◆ **JOB ITEM**
For the word "their", find each line in the entries where it occurs and copy that line.

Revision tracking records
________________
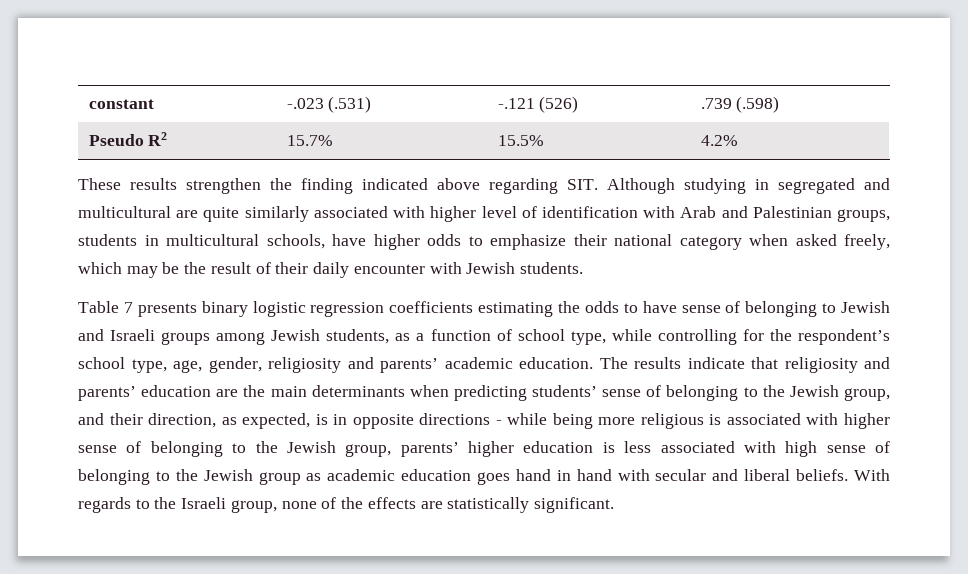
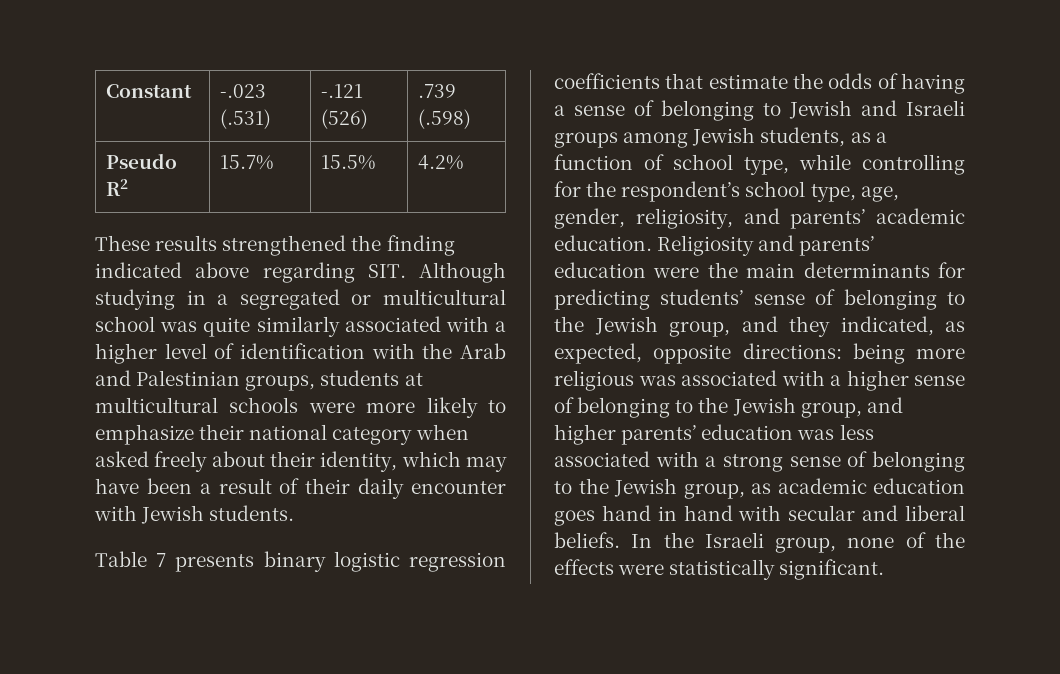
[88,99,154,109] constant -> [105,84,192,98] Constant
[186,178,261,194] strengthen -> [222,235,347,256] strengthened
[778,178,890,194] [78,206,199,218] segregated and multicultural are -> [217,289,507,310] [95,316,198,332] a segregated or multicultural school was
(426, 212) none -> [495,321,507,332] a
(676, 212) none -> [422,343,453,359] the
[144,234,461,250] in multicultural schools, have higher odds -> [404,373,423,386] [95,397,478,418] at multicultural schools were more likely
[844,234,890,250] [78,262,207,278] freely, which may be the -> [154,451,507,472] [95,478,211,494] freely about their identity, which may have been a
[478,301,677,317] estimating the odds to have -> [665,73,965,94] [554,105,565,116] that estimate the odds of having a
[268,357,341,373] religiosity -> [635,208,733,229] religiosity,
[599,357,858,373] The results indicate that religiosity -> [657,235,755,256] Religiosity
[216,389,239,397] are -> [653,267,700,278] were
[409,385,449,397] when -> [938,262,965,278] for
[109,413,548,429] their direction, as expected, is in opposite directions - while -> [789,316,965,337] [554,343,842,364] they indicated, as expected, opposite directions:
[709,413,839,425] is associated with -> [638,370,841,386] was associated with a
[400,441,615,457] parents’ higher education is -> [866,397,903,413] [554,424,835,445] and higher parents’ education was
[785,441,890,457] [78,469,301,485] high sense of belonging to the Jewish group -> [705,451,966,472] [554,478,745,499] a strong sense of belonging to the Jewish group,
[853,469,890,481] [78,497,150,513] With regards to -> [631,534,653,548] In
[420,501,443,509] are -> [618,564,665,575] were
________________
◆ **RESULT FOR THIS TASK**
[844,234,890,250] [78,262,207,278] freely, which may be the -> [154,451,507,472] [95,478,211,494] freely about their identity, which may have been a
[109,413,548,429] their direction, as expected, is in opposite directions - while -> [789,316,965,337] [554,343,842,364] they indicated, as expected, opposite directions:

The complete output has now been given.